- _How to complete this task_:
Exact copy, pictures excluded: reproduce every record below.

++++ Data to use ++++

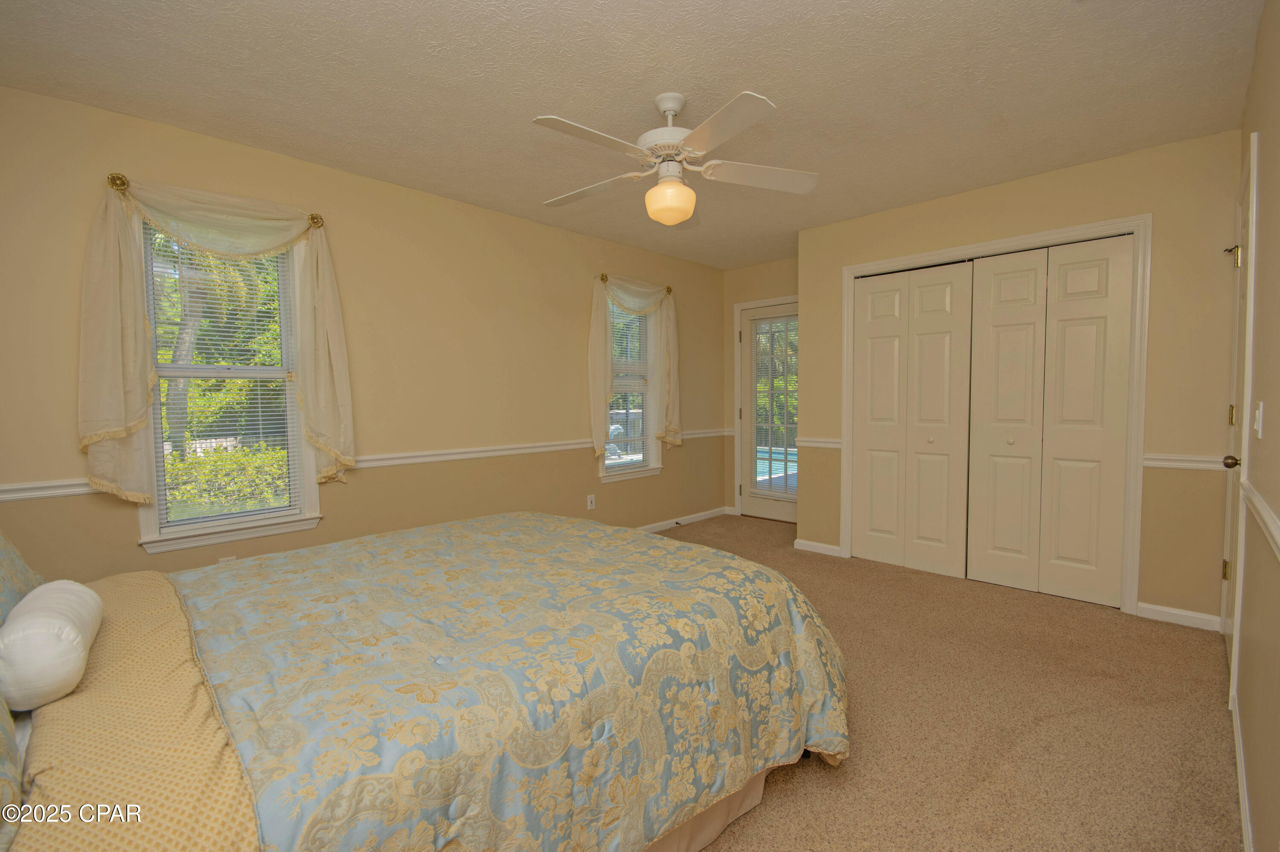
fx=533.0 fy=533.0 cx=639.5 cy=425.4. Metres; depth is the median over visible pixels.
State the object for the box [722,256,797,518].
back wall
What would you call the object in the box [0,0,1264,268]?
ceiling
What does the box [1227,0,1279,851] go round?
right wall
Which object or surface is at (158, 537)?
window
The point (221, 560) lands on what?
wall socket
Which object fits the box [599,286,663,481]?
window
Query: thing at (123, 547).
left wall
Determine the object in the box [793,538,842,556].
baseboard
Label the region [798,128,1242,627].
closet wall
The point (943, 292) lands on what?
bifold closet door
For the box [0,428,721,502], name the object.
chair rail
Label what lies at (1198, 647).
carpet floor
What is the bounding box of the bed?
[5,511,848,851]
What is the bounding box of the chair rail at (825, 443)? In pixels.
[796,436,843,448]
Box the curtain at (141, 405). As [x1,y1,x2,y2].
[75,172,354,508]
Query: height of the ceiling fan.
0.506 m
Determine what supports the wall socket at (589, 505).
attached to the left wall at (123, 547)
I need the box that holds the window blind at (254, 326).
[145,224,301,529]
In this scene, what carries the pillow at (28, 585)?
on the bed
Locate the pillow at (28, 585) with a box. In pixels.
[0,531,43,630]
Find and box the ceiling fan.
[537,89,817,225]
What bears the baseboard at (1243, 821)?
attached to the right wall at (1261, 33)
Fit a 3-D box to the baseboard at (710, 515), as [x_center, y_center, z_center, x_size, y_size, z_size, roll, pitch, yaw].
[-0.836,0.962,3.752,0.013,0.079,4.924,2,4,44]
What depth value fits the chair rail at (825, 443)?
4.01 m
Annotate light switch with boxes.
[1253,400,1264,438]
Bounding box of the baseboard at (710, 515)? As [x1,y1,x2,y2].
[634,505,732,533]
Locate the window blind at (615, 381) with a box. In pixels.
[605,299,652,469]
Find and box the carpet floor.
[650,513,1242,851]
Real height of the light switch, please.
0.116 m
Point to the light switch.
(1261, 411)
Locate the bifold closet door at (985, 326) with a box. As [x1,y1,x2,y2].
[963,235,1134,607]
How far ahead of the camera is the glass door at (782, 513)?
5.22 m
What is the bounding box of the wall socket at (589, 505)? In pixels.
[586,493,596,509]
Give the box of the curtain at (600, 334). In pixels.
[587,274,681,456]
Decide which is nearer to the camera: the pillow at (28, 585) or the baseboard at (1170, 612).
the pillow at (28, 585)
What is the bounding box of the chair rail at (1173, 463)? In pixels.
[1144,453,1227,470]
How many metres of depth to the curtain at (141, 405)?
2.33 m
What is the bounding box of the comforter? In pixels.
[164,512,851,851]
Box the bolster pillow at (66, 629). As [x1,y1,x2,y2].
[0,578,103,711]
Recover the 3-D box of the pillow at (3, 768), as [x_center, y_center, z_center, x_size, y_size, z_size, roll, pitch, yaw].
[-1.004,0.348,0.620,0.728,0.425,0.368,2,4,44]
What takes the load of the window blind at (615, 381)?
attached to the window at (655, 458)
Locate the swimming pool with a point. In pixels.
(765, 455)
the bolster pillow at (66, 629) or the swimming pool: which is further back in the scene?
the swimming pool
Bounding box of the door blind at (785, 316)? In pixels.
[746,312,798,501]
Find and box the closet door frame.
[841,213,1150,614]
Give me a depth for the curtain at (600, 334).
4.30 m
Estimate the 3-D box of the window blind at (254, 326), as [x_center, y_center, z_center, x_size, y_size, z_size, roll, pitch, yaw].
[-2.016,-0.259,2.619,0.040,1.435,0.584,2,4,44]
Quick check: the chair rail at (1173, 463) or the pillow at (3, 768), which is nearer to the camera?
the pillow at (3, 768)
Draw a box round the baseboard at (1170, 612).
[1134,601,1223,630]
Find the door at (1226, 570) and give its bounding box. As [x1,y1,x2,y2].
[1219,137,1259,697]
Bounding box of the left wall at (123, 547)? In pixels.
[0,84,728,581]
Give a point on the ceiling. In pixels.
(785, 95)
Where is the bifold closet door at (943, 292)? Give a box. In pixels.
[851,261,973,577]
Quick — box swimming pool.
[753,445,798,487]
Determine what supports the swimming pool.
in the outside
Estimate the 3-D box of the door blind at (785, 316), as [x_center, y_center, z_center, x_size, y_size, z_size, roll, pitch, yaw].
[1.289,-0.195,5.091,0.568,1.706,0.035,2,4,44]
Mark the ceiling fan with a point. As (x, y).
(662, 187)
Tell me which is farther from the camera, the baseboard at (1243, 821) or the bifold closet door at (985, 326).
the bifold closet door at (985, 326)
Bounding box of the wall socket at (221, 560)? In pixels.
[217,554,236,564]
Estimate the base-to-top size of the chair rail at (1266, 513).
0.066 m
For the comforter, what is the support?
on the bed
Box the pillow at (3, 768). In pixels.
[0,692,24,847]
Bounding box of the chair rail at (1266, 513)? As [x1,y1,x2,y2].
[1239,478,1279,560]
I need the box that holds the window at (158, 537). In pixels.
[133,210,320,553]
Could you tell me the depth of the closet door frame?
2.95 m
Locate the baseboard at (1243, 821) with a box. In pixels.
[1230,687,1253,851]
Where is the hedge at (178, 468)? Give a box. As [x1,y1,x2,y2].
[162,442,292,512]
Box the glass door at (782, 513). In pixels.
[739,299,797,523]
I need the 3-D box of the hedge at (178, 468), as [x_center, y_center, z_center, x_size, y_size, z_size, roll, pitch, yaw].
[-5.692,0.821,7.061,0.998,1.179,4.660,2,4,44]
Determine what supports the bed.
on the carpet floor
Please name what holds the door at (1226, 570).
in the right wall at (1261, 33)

++++

- _Answer box_:
fx=533.0 fy=533.0 cx=639.5 cy=425.4. Metres; depth is the median over visible pixels.
State the object for the box [722,256,797,518].
back wall
What would you call the object in the box [0,0,1264,268]?
ceiling
What does the box [1227,0,1279,851] go round?
right wall
Which object or surface is at (158, 537)?
window
The point (221, 560) lands on what?
wall socket
Which object fits the box [599,286,663,481]?
window
Query: thing at (123, 547).
left wall
Determine the object in the box [793,538,842,556].
baseboard
Label the region [798,128,1242,627].
closet wall
The point (943, 292) lands on what?
bifold closet door
For the box [0,428,721,502], name the object.
chair rail
Label what lies at (1198, 647).
carpet floor
What is the bounding box of the bed?
[5,511,848,851]
What is the bounding box of the chair rail at (825, 443)? In pixels.
[796,436,843,448]
Box the curtain at (141, 405). As [x1,y1,x2,y2].
[75,172,354,508]
Query: height of the ceiling fan.
0.506 m
Determine what supports the wall socket at (589, 505).
attached to the left wall at (123, 547)
I need the box that holds the window blind at (254, 326).
[145,224,301,529]
In this scene, what carries the pillow at (28, 585)?
on the bed
Locate the pillow at (28, 585) with a box. In pixels.
[0,531,43,630]
Find and box the ceiling fan.
[537,89,817,225]
What bears the baseboard at (1243, 821)?
attached to the right wall at (1261, 33)
Fit a 3-D box to the baseboard at (710, 515), as [x_center, y_center, z_center, x_size, y_size, z_size, roll, pitch, yaw].
[-0.836,0.962,3.752,0.013,0.079,4.924,2,4,44]
What depth value fits the chair rail at (825, 443)?
4.01 m
Annotate light switch with boxes.
[1253,400,1264,438]
Bounding box of the baseboard at (710, 515)? As [x1,y1,x2,y2].
[634,505,732,533]
Locate the window blind at (615, 381) with a box. In pixels.
[605,299,652,469]
Find and box the carpet floor.
[650,513,1242,851]
Real height of the light switch, please.
0.116 m
Point to the light switch.
(1261, 411)
Locate the bifold closet door at (985, 326) with a box. As [x1,y1,x2,y2].
[963,235,1134,607]
How far ahead of the camera is the glass door at (782, 513)?
5.22 m
What is the bounding box of the wall socket at (589, 505)? In pixels.
[586,493,596,509]
Give the box of the curtain at (600, 334). In pixels.
[587,274,681,456]
Decide which is nearer to the camera: the pillow at (28, 585) or the baseboard at (1170, 612).
the pillow at (28, 585)
What is the bounding box of the chair rail at (1173, 463)? In pixels.
[1144,453,1227,470]
How many metres of depth to the curtain at (141, 405)?
2.33 m
What is the bounding box of the comforter? In pixels.
[164,512,851,851]
Box the bolster pillow at (66, 629). As [x1,y1,x2,y2].
[0,578,103,711]
Recover the 3-D box of the pillow at (3, 768), as [x_center, y_center, z_center, x_size, y_size, z_size, roll, pitch, yaw].
[-1.004,0.348,0.620,0.728,0.425,0.368,2,4,44]
What takes the load of the window blind at (615, 381)?
attached to the window at (655, 458)
Locate the swimming pool with a point. In pixels.
(765, 455)
the bolster pillow at (66, 629) or the swimming pool: which is further back in the scene?
the swimming pool
Bounding box of the door blind at (785, 316)? In pixels.
[746,312,798,501]
Find and box the closet door frame.
[841,213,1150,614]
Give me a depth for the curtain at (600, 334).
4.30 m
Estimate the 3-D box of the window blind at (254, 326), as [x_center, y_center, z_center, x_size, y_size, z_size, roll, pitch, yaw].
[-2.016,-0.259,2.619,0.040,1.435,0.584,2,4,44]
Quick check: the chair rail at (1173, 463) or the pillow at (3, 768), which is nearer to the camera?
the pillow at (3, 768)
Draw a box round the baseboard at (1170, 612).
[1134,601,1223,630]
Find the door at (1226, 570) and give its bounding box. As [x1,y1,x2,y2].
[1219,137,1259,697]
Bounding box of the left wall at (123, 547)? In pixels.
[0,84,728,581]
Give a point on the ceiling. In pixels.
(785, 95)
Where is the bifold closet door at (943, 292)? Give a box. In pixels.
[851,261,973,577]
Quick — box swimming pool.
[753,445,798,487]
Determine what supports the swimming pool.
in the outside
Estimate the 3-D box of the door blind at (785, 316), as [x_center, y_center, z_center, x_size, y_size, z_size, roll, pitch, yaw].
[1.289,-0.195,5.091,0.568,1.706,0.035,2,4,44]
Mark the ceiling fan with a point. As (x, y).
(662, 187)
Tell me which is farther from the camera, the baseboard at (1243, 821) or the bifold closet door at (985, 326).
the bifold closet door at (985, 326)
Bounding box of the wall socket at (221, 560)? In pixels.
[217,554,236,564]
Estimate the base-to-top size of the chair rail at (1266, 513).
0.066 m
For the comforter, what is the support?
on the bed
Box the pillow at (3, 768). In pixels.
[0,692,24,847]
Bounding box of the chair rail at (1266, 513)? As [x1,y1,x2,y2].
[1239,478,1279,560]
I need the box that holds the window at (158, 537). In pixels.
[133,210,320,553]
Could you tell me the depth of the closet door frame?
2.95 m
Locate the baseboard at (1243, 821) with a box. In pixels.
[1230,687,1253,851]
Where is the hedge at (178, 468)? Give a box. As [x1,y1,x2,y2].
[162,442,292,512]
Box the glass door at (782, 513). In pixels.
[739,299,797,523]
I need the 3-D box of the hedge at (178, 468), as [x_center, y_center, z_center, x_size, y_size, z_size, roll, pitch, yaw].
[-5.692,0.821,7.061,0.998,1.179,4.660,2,4,44]
Determine what supports the bed.
on the carpet floor
Please name what holds the door at (1226, 570).
in the right wall at (1261, 33)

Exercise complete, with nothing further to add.